The English driver, second in the drivers' standings, brought up also the issue of driving for women, as, even if the legislation was modified years ago to make it legal for them, "some of the women are still in prison from driving many, many years ago."

He added that the importance of this topic in such countries was a key factor in his decision of bringing back the rainbow helmet:

"For example at the last race [in Qatar] you saw the helmet that I wore, I will wear that again here and in the next race because that is an issue. There is changes that needs to be made and our sport needs to do more."

Hamilton also talked about the title bottle he's fighting against Verstappen, which would score him a record-breaking eight title, highlighting the importance such a win would hold for him:

"It would be for sure. One [reason] being that it is something that no one has ever done before. It has been against the toughest battle I think the sport has seen in a long long time and the most challenging.

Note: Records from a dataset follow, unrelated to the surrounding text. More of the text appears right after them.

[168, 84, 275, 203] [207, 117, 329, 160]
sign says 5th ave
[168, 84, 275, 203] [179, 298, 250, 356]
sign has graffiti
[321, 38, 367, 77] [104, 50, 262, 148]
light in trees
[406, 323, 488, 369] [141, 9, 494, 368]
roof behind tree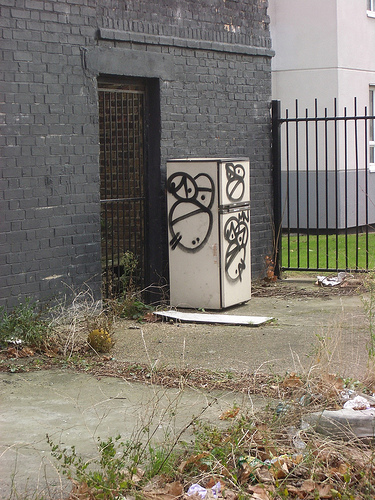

I think collectively, it would be. Plus, we are in a pandemic and all sorts of things we have been faced with."

He also mentioned the reasons why this year's championship battle was "different" than in his previous experience, as there are different teams involved after seasons of internal battles between the German team's drivers, and he's more confident in his abilities than while fighting for his first titles:

"It is different in one sense because we have got two incredibly close teams. It is different because we are, as a team, fighting for uncharted territory, no one has ever won eight titles in teams' or drivers' so that is fresh and new."

"On the other side, I am more related than I have ever been because I have been around a long time. It is not my first. I remember how I was in my first championship and even my second and third, the sleepless nights and all those sorts of things. Now I am very sure about myself and apply myself better than before."

"I know I can't change anything from the past but all I can do is prepare the best I can for what's up ahead of me and I 100 per cent know I have," Hamilton concluded.